Abstract design with circles and dots, showcasing AI for designers in modern digital aesthetics.
Fergus Hannant 14 min read

How can product designers use AI in their design process?

AI for designers can streamline rapid prototyping, image creation, design systems, and coding. To maximise its potential, experiment with tools, apply your design judgement, and identify areas where AI genuinely saves time.

Product designers can use AI across four areas of their workflow: rapid prototyping and layout generation, image creation and visual assets, design system setup and maintenance, and building functional products with AI coding tools. But the value comes from applying design judgement to AI output, not from treating AI tools as shortcuts. AI for designers is not about handing over the creative process; it’s about understanding how to elevate your strategy with Compass: The AI marketing app . It is about knowing where these tools genuinely save time, where they fall short, and being honest about the difference.

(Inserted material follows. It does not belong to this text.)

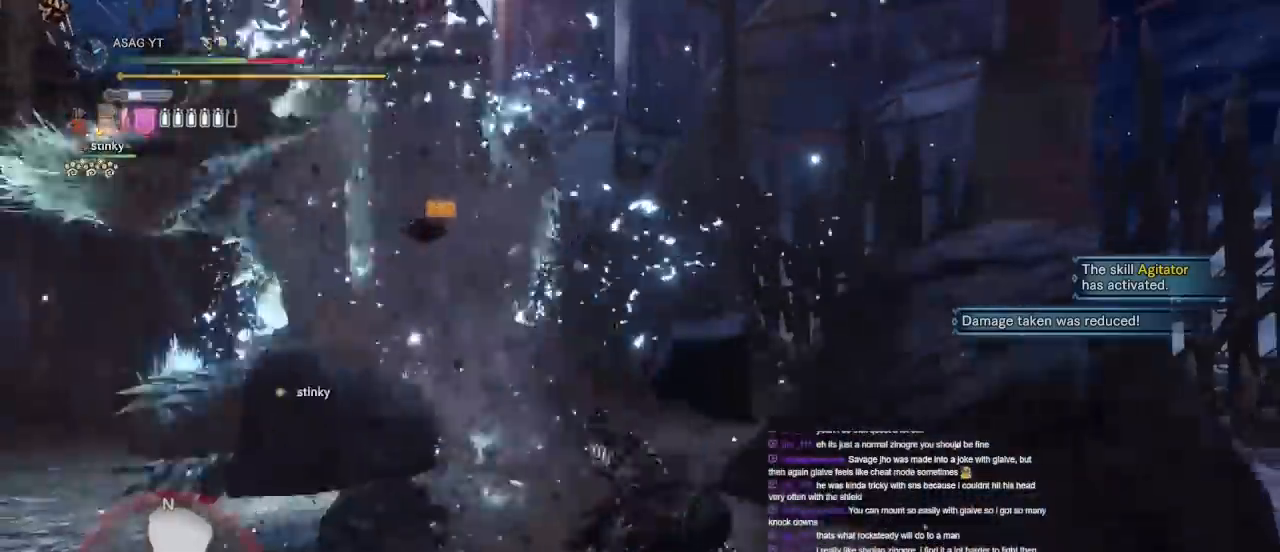
{"keys": ["d", "s"], "mouse": [], "events": []}
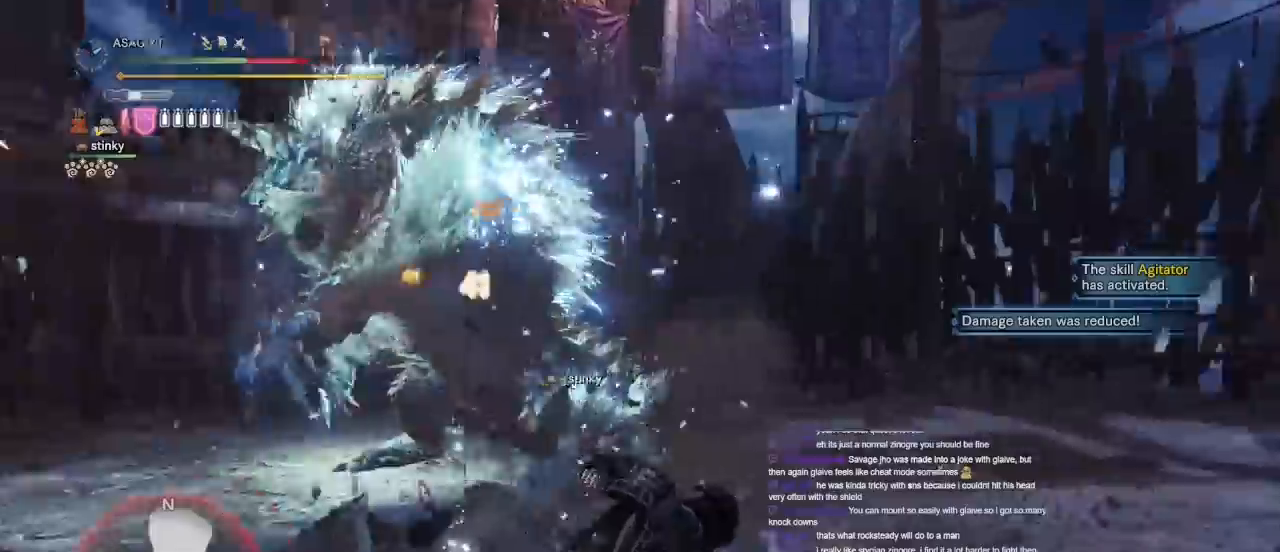
{"keys": ["d", "space"], "mouse": [], "events": [[233, "s", "up"], [467, "space", "down"]]}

Figma’s 2025 AI report found that only 31% of designers use AI for core design work, compared to 59% of developers (Figma ). That gap exists because most designers haven’t figured out where AI genuinely helps yet. A lot of this stuff is down to experimentation, and most people haven’t done enough of it to form a real opinion.

I’m Fergus Hannant , and at Fifty Five and Five I’ve been experimenting with AI across every stage of the design process. Prototyping, image generation, design systems, and building products with AI coding tools. Over seven years of working across legaltech, healthtech, insuretech, and B2B SaaS, I’ve developed a broad skill set that means I can test these tools across a range of design disciplines, not just one. This piece is a working designer’s account of what actually works, what doesn’t, and where things are heading. Not a tool roundup. Not a trend report. Just what I’ve found by getting stuck in.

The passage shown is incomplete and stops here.